University of Bojnord
- University of Bojnord (UB) coat of arms
- Motto: میاسای ز آموختن یک زمان;
- Motto in English: Rest not a moment from learning
- Type: Public
- Established: 2005
- Affiliations: FUIW
- Chancellor: Mohammad Sheikhzadeh
- Administrative staff: 90
- Students: 4400
- Undergraduates: 4000
- Postgraduates: 400
- Location: Bojnord, Iran 37°26′07″N 57°17′45″E﻿ / ﻿37.4352°N 57.2958°E
- Colours: Blue
- Website: ub.ac.ir
- Location in Iran

= University of Bojnord =

Public university in Bojnord, Iran

The University of Bojnord is a public university located in Bojnord, Iran.
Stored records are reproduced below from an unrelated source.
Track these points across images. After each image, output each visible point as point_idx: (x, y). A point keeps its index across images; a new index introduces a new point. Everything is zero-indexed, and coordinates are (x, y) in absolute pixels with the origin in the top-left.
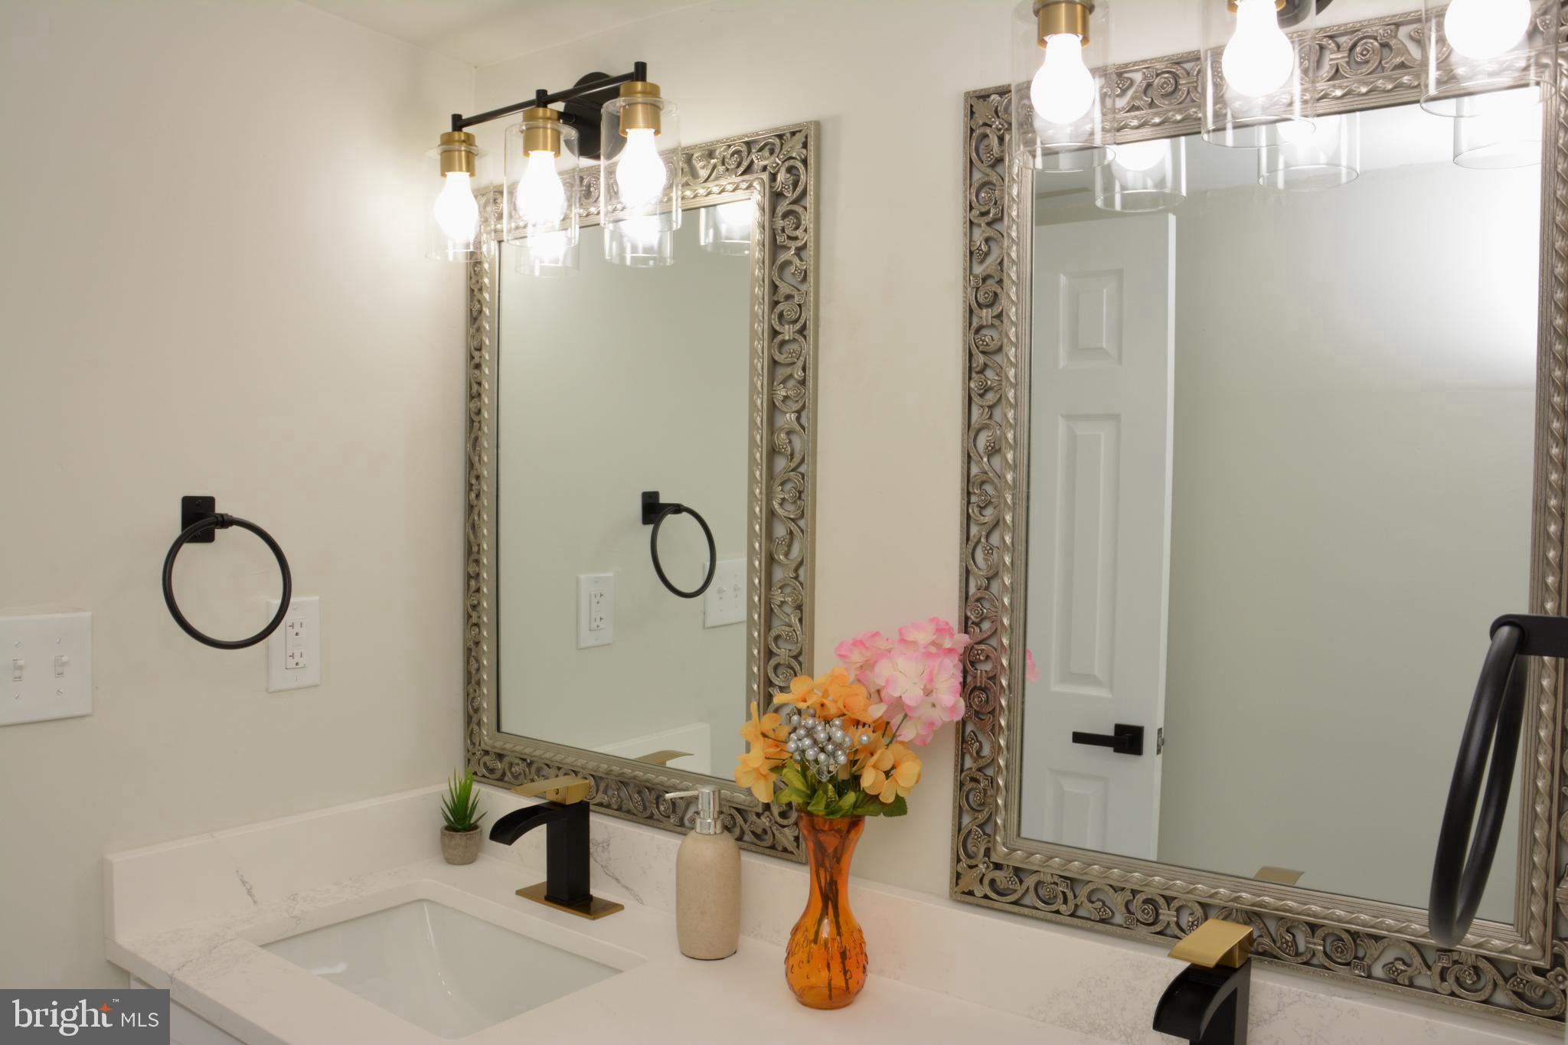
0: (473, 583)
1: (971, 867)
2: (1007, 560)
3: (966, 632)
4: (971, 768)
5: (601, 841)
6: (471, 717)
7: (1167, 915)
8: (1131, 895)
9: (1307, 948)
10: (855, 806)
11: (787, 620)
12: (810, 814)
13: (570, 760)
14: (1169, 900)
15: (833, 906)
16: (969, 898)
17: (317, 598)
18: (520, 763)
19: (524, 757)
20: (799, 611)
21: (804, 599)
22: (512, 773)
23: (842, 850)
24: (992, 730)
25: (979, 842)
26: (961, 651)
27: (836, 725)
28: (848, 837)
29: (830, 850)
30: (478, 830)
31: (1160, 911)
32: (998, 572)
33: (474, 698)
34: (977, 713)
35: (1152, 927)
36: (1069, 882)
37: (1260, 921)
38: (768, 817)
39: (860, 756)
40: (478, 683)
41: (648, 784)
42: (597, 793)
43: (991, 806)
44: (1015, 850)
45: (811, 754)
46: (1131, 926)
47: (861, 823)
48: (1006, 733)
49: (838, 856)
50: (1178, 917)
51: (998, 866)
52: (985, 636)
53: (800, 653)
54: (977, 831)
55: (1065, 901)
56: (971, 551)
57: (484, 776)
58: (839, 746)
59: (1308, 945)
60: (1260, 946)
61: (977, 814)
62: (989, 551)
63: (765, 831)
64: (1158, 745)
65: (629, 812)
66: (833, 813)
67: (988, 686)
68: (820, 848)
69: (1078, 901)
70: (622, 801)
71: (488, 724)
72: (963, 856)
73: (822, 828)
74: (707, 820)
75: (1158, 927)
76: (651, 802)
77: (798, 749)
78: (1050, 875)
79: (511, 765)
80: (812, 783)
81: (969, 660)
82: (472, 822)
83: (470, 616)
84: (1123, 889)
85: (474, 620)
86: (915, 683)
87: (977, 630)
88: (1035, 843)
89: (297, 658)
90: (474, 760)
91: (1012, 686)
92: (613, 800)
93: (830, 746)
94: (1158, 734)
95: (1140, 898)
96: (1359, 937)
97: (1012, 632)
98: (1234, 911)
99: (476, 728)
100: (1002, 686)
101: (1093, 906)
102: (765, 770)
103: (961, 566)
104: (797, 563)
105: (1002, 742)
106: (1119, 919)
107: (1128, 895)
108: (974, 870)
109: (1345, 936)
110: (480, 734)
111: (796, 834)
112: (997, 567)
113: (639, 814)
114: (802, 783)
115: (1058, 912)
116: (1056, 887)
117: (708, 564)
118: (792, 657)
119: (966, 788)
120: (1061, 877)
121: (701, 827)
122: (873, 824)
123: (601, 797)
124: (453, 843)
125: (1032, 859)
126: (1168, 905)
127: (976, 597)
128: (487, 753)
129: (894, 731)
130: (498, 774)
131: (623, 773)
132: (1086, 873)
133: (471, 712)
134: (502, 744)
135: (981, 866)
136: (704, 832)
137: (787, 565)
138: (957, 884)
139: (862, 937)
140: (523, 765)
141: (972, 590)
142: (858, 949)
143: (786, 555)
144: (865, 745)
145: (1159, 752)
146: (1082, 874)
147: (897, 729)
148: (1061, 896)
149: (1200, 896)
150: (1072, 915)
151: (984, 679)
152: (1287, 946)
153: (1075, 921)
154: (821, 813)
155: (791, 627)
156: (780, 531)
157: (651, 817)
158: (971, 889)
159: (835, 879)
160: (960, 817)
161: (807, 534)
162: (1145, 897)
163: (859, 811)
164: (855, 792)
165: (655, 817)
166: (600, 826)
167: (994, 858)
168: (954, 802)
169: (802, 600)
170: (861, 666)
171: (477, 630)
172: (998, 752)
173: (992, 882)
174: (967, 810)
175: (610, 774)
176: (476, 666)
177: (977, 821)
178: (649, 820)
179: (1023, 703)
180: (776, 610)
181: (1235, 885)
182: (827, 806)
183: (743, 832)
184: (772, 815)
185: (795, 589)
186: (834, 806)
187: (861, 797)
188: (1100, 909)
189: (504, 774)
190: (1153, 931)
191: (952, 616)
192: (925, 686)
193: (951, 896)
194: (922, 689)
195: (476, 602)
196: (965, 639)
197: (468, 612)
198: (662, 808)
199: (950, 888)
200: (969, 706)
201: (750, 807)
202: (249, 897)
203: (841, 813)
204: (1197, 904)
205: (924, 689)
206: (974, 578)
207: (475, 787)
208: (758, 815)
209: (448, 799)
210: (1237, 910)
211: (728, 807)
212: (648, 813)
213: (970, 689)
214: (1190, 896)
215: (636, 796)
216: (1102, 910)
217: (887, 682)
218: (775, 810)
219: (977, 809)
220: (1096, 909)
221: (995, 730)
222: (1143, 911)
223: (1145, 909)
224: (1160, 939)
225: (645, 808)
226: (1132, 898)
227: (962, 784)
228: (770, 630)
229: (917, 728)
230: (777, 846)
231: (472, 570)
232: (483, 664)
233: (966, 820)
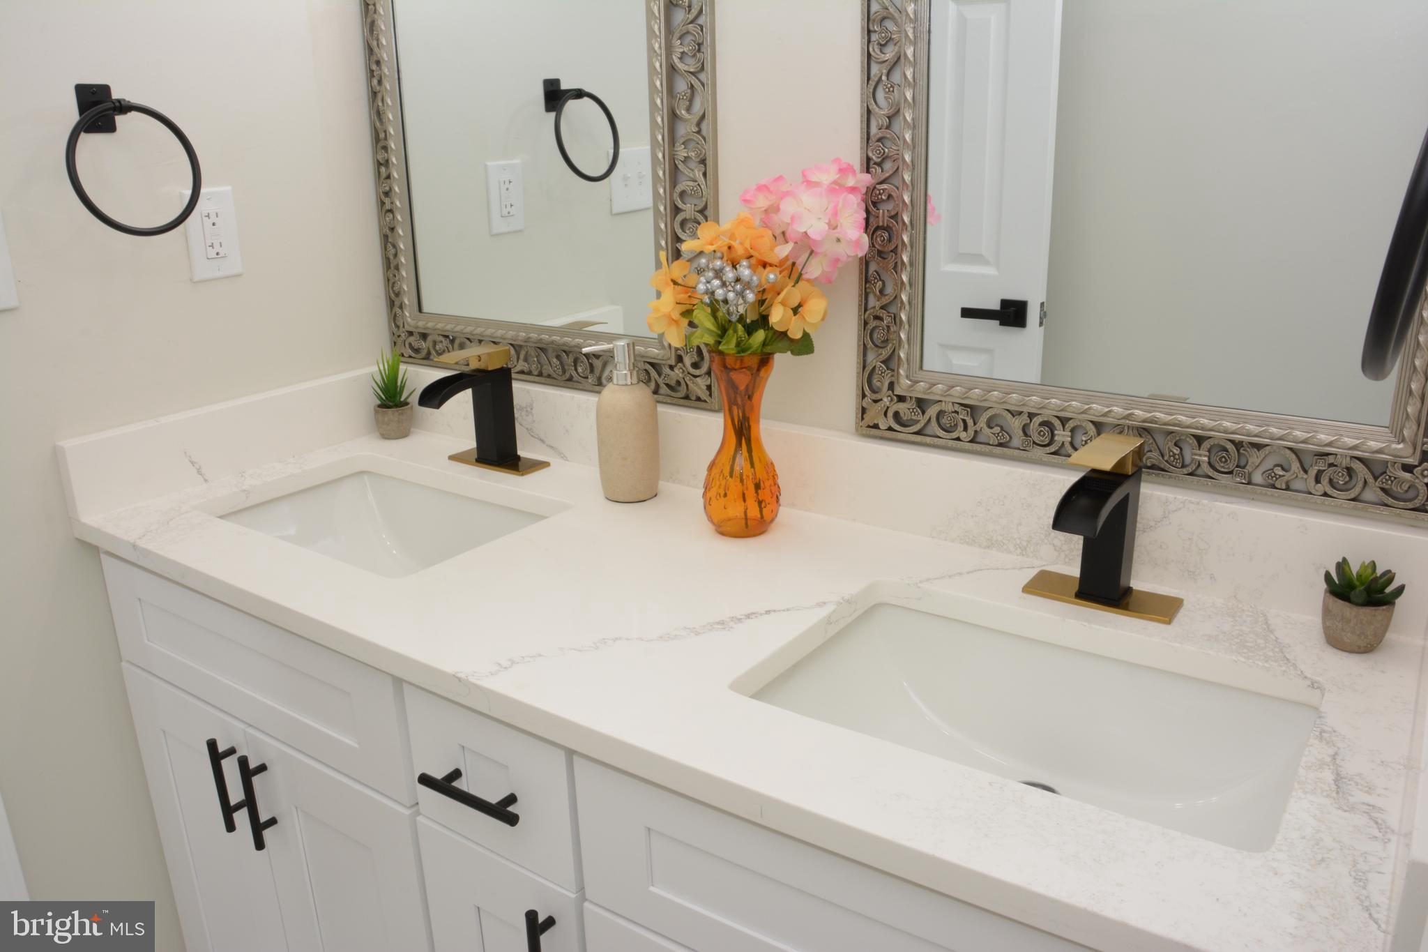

As the grand university of the province, university of Bojnord was established in October 2005 at the center of North Khorasan, Bojnord, in order to fulfill its main mission of educating young people in different levels and fields of study in line with the programs approved by the Ministry of Science, Research and Technology.

The approval for the establishment of the University of Bojnord, with four faculties of Engineering, Humanities, Arts and Sciences was issued by the Ministry of Science, Research and Technology at 1383/11/11 (01/31/2005) under the letter No. 22/8621. Thus, on October 200 University of Bojnord enrolled 210 students in three fields of study, as the beginning step.

In the academic year 2019-2020, about 4600 students studied under the tuition of 172 faculty members in 53 academic fields (27 undergraduate and 24 postgraduate degrees).